Analyst's report: Open-world crime genre projected to have offended members of every ethnic group on the planet no later than 2015

The Italian-American advocacy group UNICO publicly condemned the recent release of Mafia II and it's developer and publisher, 2K games and Take-Two Interactive, for what UNICO has called the game's racist portrayal of Italians and organized crime. UNICO president Andre DeMino issued a statement in which he said:

Why would [Take-Two] foist a game on their targeted audience of young people wherein they will indoctrinate a new generation into directly associating Italians and Italian Americans with violent, murderous organized crime, to the exclusion of all of the other 'mafias' run by other ethnic and racial groups...Take-Two is directly, blatantly and unfairly discriminating and demeaning one group to the exclusion of all others. We are demanding they halt release of the game and cleanse it of all references to Italians and Italian Americans.
Unfortunately, Mafia II is set in the years following World War II, decades before the Mafia began the groundbreaking series of affirmative action programs that have made the ranks of today's Mafia such a diverse, United Colors of Benetton-esque smorgasbord of Men of Respect of every race, color, and creed. Take-Two is apparently going for an authentic historical atmosphere, so making a game where the main characters are 1940's/50's American mafioso named Abdullah "The Dolphin" ibn Yusuf, Ragnar "Berserker" Gustafsson, and Nine-Finger Johnny Krishnamurti creates some suspension of disbelief issues.

I could sympathize with DeMino more if the pervasive pattern he alludes to actually existed in modern games, but I see no convincing proof that it does. There are too many Eastern Europeans and Japanese and African-Americans and Generic White Guys of No Particular Ethnic Background in crime-related games for the claim that Italians are being systematically singled out to be plausible.

It could be a lot worse. Pretty much any time a character who shares my principal ethnic background shows up in a video game, they're a freaking NAZI. Or a soldier fighting for Nazi Germany. Or a Neo-Nazi. Or an exiled former Nazi. Or a thinly veiled stand-in for a Nazi. Or some sort of monstrous Nazi cyborg hell-beast spawned by unnatural Nazi superscience and/or blasphemous Nazi occult lore.

As the old proverb goes, "I was sad because I had no shoes, until I met a man who had no feet." Or, in this case, "I was sad that I was a tough-talking 50s gangster, until I met Undead Mecha-Hitler." Words to live by.

•••

▶ _WORK REQUEST 1_
Answer these from the post about Mafia II:
(a) Which two companies did UNICO condemn over the game's release?
(b) Who is the president of UNICO?
(c) In what period is Mafia II set?
▶ _WORK REQUEST 2_
Please quote the post about Mafia II word for word, between "I could sympathize" and "to be plausible.", inclusive.
▶ _WORK REQUEST 3_
Does the post about Mafia II support each statement below? Answer yes or no, and quote the words that decide it.
(a) UNICO demanded that Take-Two halt release of the game.
(b) The writer sees convincing proof that games single out Italians.
(c) Mafia II is set before World War II.

▶ _EXTRACTED RECORDS_
•••

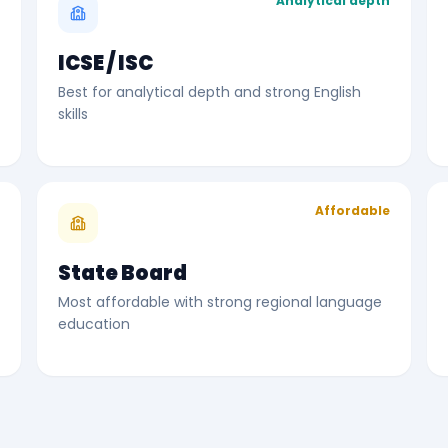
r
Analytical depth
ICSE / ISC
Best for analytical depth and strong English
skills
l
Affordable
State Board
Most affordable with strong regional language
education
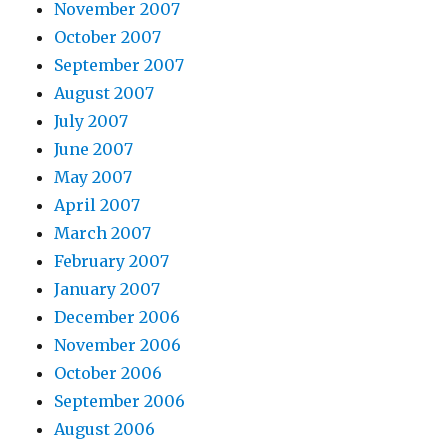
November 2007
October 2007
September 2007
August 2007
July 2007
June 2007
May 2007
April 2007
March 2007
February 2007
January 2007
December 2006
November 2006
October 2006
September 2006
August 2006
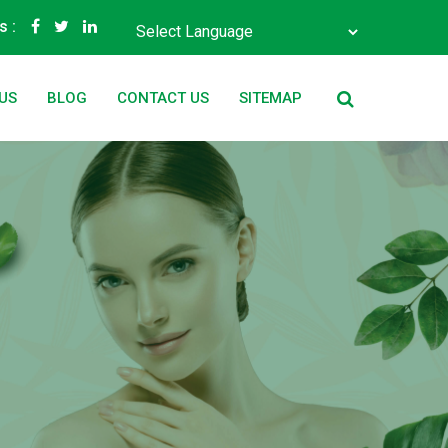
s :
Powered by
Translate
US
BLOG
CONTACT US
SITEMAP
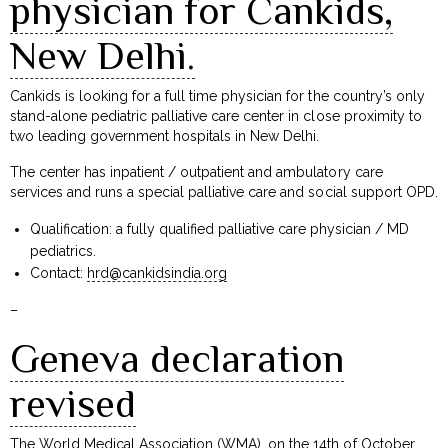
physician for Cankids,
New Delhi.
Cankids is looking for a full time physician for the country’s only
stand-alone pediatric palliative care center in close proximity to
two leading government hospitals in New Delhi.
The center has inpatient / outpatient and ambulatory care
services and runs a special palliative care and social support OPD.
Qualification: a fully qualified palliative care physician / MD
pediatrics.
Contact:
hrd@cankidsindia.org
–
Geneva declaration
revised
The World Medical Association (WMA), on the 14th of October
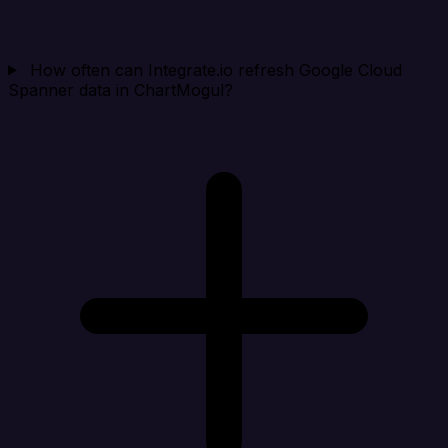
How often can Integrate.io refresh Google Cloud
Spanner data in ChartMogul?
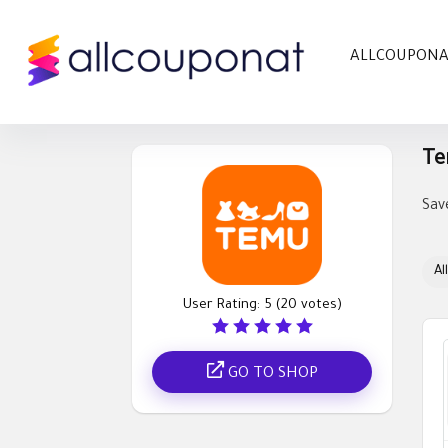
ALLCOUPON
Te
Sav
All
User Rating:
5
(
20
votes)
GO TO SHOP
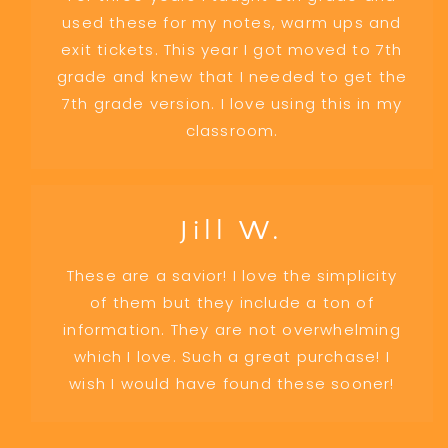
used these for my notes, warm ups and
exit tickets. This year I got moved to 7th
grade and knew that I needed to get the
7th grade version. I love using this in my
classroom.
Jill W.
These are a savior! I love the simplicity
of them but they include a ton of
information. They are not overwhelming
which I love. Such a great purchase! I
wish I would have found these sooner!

•••

▶ _EXPECTED ANSWER 1_
(a) 2K games and Take-Two Interactive
(b) Andre DeMino
(c) The years following World War II

▶ _EXPECTED ANSWER 2_
I could sympathize with DeMino more if the pervasive pattern he alludes to actually existed in modern games, but I see no convincing proof that it does. There are too many Eastern Europeans and Japanese and African-Americans and Generic White Guys of No Particular Ethnic Background in crime-related games for the claim that Italians are being systematically singled out to be plausible.

▶ _EXPECTED ANSWER 3_
(a) Yes: "We are demanding they halt release of the game"
(b) No: "I see no convincing proof that it does"
(c) No: "Mafia II is set in the years following World War II"